Keywords

1 Introduction

In the last decades, video analytics has been rapidly evolving as autonomous understanding of events occurring in a scene monitored by multiple video cameras. One of the fundamental problems in video surveillance is person re-identification (re-id), which is the process to determine if different instances or images of the same person, recorded in different moments, belong to the same subject. In every day life, this is done by humans without much effort. Our brains are trained to localise and detect people and later to properly re-identify them. In the recent years, this problem has gained a rapid increase in attention in both academic research communities and industrial laboratories.

Person re-id has many important applications in video surveillance, because it saves human efforts on exhaustively searching for a person from large amounts of video sequences. Identification cameras are widely employed in most of public places like malls, office buildings, airports, stations and museums. These cameras generally provide enhanced coverage and overlay large geospatial areas because they have non-overlapping fields-of-views. Huge amounts of video data, monitored in real time by law enforcement officers or used after the event for forensic purposes, are provided by these networks. An automated analysis of these data improves significantly the quality of monitoring, in addition to process the data faster [20].

The behaviour characterization of people in a scene and their long term activity can be possible using video analysis, which is required for high-level surveillance tasks in order to alert the security personnel.

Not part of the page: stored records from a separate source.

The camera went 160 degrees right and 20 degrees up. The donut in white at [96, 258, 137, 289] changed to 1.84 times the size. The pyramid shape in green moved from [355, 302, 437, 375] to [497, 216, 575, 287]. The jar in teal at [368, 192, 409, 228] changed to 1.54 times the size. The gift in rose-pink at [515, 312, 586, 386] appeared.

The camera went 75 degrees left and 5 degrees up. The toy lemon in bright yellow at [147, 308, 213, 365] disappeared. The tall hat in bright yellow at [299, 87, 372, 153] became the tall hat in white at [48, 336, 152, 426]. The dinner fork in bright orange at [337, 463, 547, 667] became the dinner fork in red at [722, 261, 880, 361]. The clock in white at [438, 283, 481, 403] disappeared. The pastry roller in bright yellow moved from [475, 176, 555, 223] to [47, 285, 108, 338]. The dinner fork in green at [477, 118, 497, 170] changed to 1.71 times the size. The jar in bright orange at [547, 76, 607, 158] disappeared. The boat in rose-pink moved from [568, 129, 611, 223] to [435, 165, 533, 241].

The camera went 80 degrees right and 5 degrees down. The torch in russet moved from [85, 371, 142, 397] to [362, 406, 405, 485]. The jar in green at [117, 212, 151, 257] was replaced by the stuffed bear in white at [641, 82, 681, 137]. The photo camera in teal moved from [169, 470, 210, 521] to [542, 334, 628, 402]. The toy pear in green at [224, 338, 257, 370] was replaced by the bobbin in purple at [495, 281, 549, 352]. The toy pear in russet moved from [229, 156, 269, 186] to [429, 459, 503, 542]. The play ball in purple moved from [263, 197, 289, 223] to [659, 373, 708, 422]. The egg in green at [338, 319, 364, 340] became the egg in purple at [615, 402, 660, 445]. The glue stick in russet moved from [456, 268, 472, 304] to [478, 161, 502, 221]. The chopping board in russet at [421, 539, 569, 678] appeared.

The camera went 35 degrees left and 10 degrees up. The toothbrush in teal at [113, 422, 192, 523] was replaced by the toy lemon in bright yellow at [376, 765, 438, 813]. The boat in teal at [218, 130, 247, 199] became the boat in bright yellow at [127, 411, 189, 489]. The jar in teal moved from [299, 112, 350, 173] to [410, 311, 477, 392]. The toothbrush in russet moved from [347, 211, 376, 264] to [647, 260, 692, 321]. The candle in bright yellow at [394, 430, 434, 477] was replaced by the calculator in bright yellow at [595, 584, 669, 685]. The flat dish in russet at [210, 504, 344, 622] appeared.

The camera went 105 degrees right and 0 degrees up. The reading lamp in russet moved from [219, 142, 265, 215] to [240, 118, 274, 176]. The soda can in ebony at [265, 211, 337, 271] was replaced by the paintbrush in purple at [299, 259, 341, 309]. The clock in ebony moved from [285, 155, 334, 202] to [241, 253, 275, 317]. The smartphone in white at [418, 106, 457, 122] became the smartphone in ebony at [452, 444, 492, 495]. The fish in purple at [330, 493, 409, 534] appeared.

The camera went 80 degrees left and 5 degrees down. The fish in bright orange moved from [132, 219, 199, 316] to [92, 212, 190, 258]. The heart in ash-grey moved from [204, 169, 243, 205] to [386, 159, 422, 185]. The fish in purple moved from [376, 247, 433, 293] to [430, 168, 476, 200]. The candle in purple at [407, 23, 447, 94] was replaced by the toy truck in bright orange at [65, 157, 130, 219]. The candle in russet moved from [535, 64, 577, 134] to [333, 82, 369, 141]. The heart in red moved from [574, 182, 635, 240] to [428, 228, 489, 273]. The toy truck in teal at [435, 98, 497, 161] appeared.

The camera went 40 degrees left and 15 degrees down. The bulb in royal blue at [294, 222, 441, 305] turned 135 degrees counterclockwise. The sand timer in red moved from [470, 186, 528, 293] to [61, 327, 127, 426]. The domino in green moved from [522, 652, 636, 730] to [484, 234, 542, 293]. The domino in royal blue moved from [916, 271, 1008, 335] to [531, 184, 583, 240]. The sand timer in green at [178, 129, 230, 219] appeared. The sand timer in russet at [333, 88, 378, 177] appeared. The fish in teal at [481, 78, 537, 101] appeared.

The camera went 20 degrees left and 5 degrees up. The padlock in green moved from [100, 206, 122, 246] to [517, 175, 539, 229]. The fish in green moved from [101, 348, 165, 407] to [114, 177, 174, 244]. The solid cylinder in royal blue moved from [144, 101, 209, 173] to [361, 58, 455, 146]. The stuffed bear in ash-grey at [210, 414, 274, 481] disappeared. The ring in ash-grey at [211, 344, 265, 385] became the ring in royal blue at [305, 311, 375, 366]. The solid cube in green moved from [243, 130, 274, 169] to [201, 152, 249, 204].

Recent literature about re-id approaches is mostly focused on appearance-based models. Researchers have paid attention on interest points, structural information and colour as principal appearance cues [5]. The introduction of RGB-D cameras provides affordable and additional rough depth information coupled with visual images, offering sufficient accuracy and resolution for indoor applications. Due to this fact, this camera has already been successfully applied in retail field to univocally identify customers and to analyse behaviours and interactions of shoppers [12].

In this paper, we present a new dataset of person re-id that uses an RGB-D camera in a top-view configuration: the TVPR (Top View Person Re-identification) dataset. We chose an Asus Xtion Pro Live RGB-D camera because it allows acquiring colour and depth information in an affordable and fast way. The camera is installed on the ceiling above the area to be analysed.

For re-id evaluation, we collect data of 100 people, acquired across intervals of days and in different times. This choice is due to its greater suitability compared with a front view configuration, usually adopted for gesture recognition or even for video gaming. The top-view configuration reduces the problem of occlusions [13] and has the advantage of being privacy preserving, because the face is not recorded by the camera. Main motivations of our top-view dataset and some related applications/works are described in Table 1.

Table 1. Main motivations and possible applications of TVPR.

The process of extraction of a high number of significant features derived from both depth and colour information is presented. Among all possible features, we selected the nine features described in following sections as the most interesting ones. The set of features extracted by the colour and depth images is used to perform in future works the re-id process.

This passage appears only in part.